2004 Sentra 1.8s with 39,000 miles FYI


----------



## Sorority Demon (Jul 15, 2005)

One option you could do is hook up some compressed air into your fuel system, preferably nitrogen because it is an inert gas and wont cause an explosion. If you have a leak somewhere you should hear an air leak somewhere. To pin point it use a hose and stick one end to your ear and move the other end around until you clearly hear where the leak is.


----------



## metro273 (Sep 16, 2005)

Alot of times the vent control valve, attached to the evap canister, sticks "open", causing the code you have.

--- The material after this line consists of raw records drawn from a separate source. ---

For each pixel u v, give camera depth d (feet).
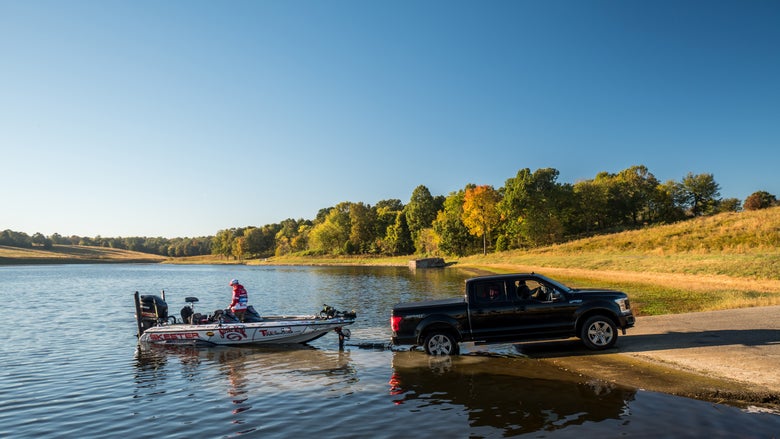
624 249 170.09
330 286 128.26
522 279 37.11
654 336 38.42
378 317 65.26
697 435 19.16
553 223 249.14
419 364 34.99
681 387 25.39
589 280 99.96
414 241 385.50
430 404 25.64
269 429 23.30
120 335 55.93
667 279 89.30
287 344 47.01
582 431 20.34
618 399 24.34
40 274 276.21
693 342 35.06
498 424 21.95
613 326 35.50
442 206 411.13
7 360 42.57
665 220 284.41
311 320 46.52
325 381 32.14
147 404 28.76
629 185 304.30
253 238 632.38
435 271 205.98
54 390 32.58
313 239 485.15
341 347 44.98
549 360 33.88
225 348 46.26
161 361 41.29
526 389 27.14
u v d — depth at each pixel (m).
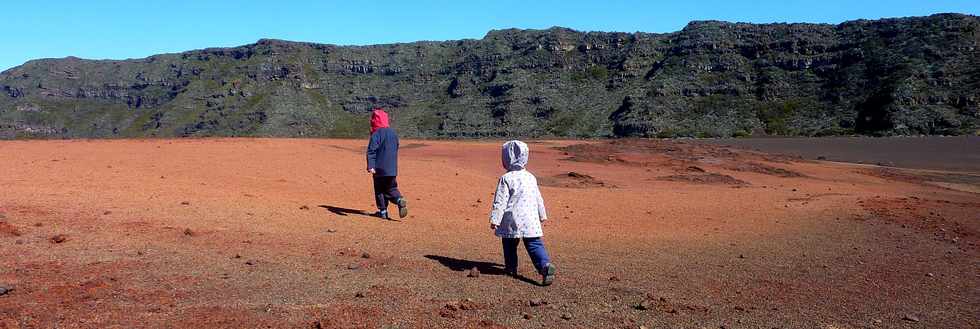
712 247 9.07
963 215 13.81
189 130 176.75
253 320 4.55
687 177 22.92
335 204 11.09
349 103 187.25
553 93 165.50
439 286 5.85
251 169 15.28
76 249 6.25
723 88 144.75
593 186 19.02
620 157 31.77
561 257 7.72
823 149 60.78
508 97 166.88
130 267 5.75
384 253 7.20
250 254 6.61
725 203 15.04
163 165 14.54
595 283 6.34
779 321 5.30
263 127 171.00
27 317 4.29
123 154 16.84
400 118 175.12
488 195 14.52
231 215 8.74
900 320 5.52
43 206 8.15
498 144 40.59
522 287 6.03
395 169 9.92
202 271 5.80
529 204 6.30
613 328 4.87
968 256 9.01
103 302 4.73
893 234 10.86
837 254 8.80
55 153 16.16
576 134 142.62
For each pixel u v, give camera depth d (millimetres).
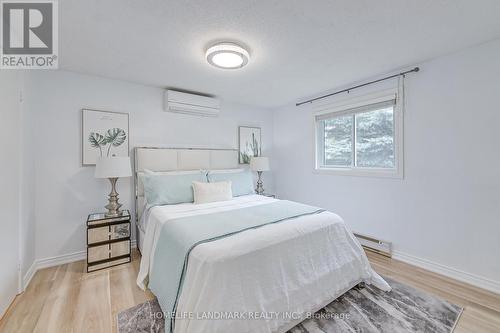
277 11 1522
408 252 2484
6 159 1672
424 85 2338
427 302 1774
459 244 2125
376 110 2844
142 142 2949
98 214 2572
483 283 1979
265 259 1447
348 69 2516
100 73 2561
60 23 1627
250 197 3025
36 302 1764
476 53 2006
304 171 3773
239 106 3934
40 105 2330
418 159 2396
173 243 1596
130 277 2160
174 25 1669
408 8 1508
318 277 1661
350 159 3182
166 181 2635
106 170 2297
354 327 1517
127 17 1568
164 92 3113
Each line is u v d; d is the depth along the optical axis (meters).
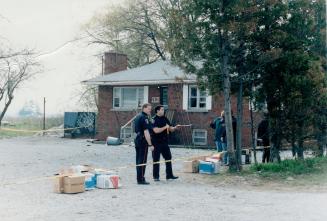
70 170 12.23
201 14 15.05
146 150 12.78
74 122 36.50
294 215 8.58
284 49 16.06
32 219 8.20
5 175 14.38
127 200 10.14
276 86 16.03
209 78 15.91
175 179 13.76
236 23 14.45
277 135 16.58
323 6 16.72
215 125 19.06
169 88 29.12
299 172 14.72
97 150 24.73
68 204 9.65
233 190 11.72
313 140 17.03
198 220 8.18
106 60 34.47
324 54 16.98
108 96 31.94
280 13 15.52
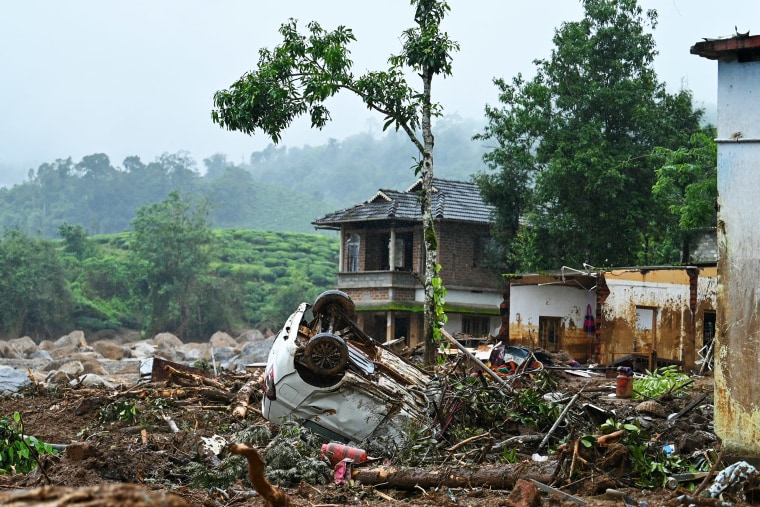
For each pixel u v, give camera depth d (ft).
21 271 254.27
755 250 30.12
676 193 114.62
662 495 28.14
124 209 621.72
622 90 113.80
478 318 137.08
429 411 39.52
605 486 28.78
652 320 83.05
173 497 11.19
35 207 625.82
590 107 115.44
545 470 29.96
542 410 38.83
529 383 50.60
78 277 291.17
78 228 328.70
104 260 304.50
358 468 32.60
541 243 117.19
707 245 121.29
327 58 65.57
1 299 250.78
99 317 274.57
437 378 44.42
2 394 60.59
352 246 143.33
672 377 64.23
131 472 31.96
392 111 68.28
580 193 112.47
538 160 116.16
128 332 274.77
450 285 133.80
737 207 30.45
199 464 32.91
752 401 29.81
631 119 114.32
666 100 118.93
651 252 132.26
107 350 172.14
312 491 30.42
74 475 30.58
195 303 267.39
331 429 38.42
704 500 26.00
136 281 280.51
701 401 44.37
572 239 115.24
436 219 131.75
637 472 29.86
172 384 60.64
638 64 117.91
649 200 112.78
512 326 94.02
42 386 61.82
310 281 311.47
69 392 59.93
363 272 134.92
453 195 141.59
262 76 66.80
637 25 118.32
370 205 142.00
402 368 44.86
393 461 35.60
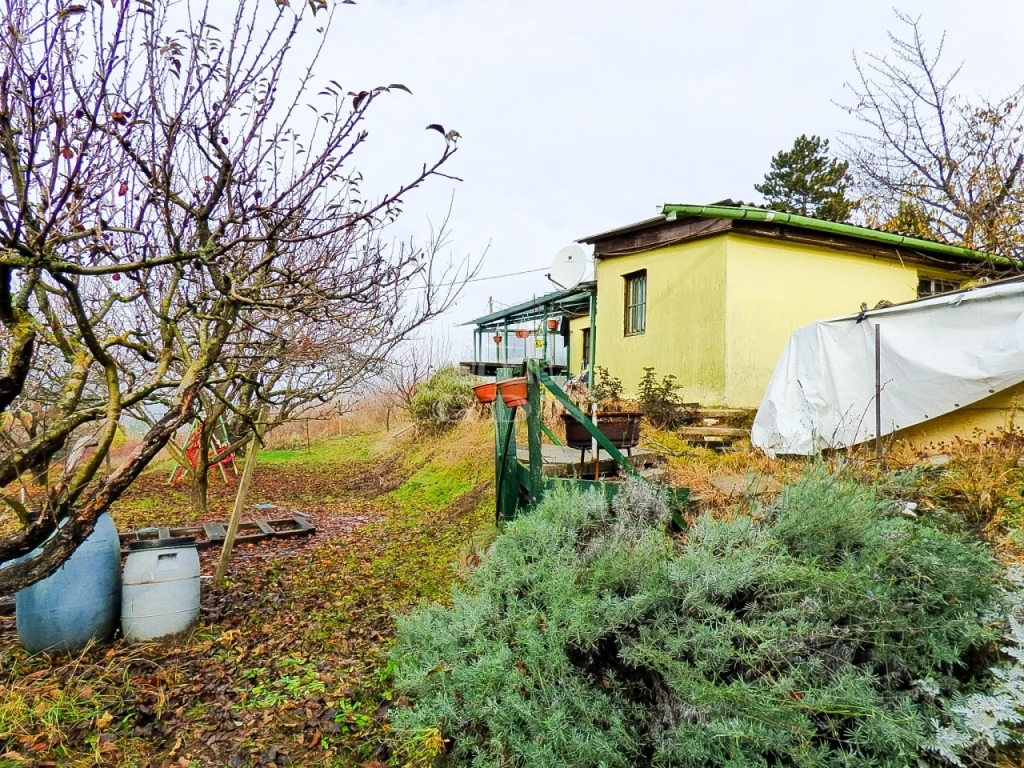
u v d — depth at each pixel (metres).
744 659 1.82
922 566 2.15
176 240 2.28
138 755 2.46
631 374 9.27
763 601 2.07
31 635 3.28
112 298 2.83
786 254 8.16
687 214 7.77
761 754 1.74
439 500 7.65
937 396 4.85
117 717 2.73
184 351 3.13
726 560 2.14
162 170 2.24
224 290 2.69
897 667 1.96
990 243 9.78
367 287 3.26
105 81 1.98
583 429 4.18
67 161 1.99
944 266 9.48
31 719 2.60
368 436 16.33
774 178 23.50
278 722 2.69
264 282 3.05
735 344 7.81
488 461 8.22
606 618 2.01
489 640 2.21
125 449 7.83
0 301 2.05
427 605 2.81
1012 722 1.83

We, at the Nissan dealership I work at, replace both items cause the 2 10mm bolts seize up inside of the canister and when they are removed, the canister cracks. That's usually where the problem is at...Good Luck!


----------



## slhaas (May 1, 2005)

Where is the canister, and where is the valve... what do they look like? Is there a way to discern if that is indeed the problem (a visual test or something I can do to verify this). Is this a relatively simple job that I can do myself?


----------



## metro273 (Sep 16, 2005)

slhaas said:


> Where is the canister, and where is the valve... what do they look like? Is there a way to discern if that is indeed the problem (a visual test or something I can do to verify this). Is this a relatively simple job that I can do myself?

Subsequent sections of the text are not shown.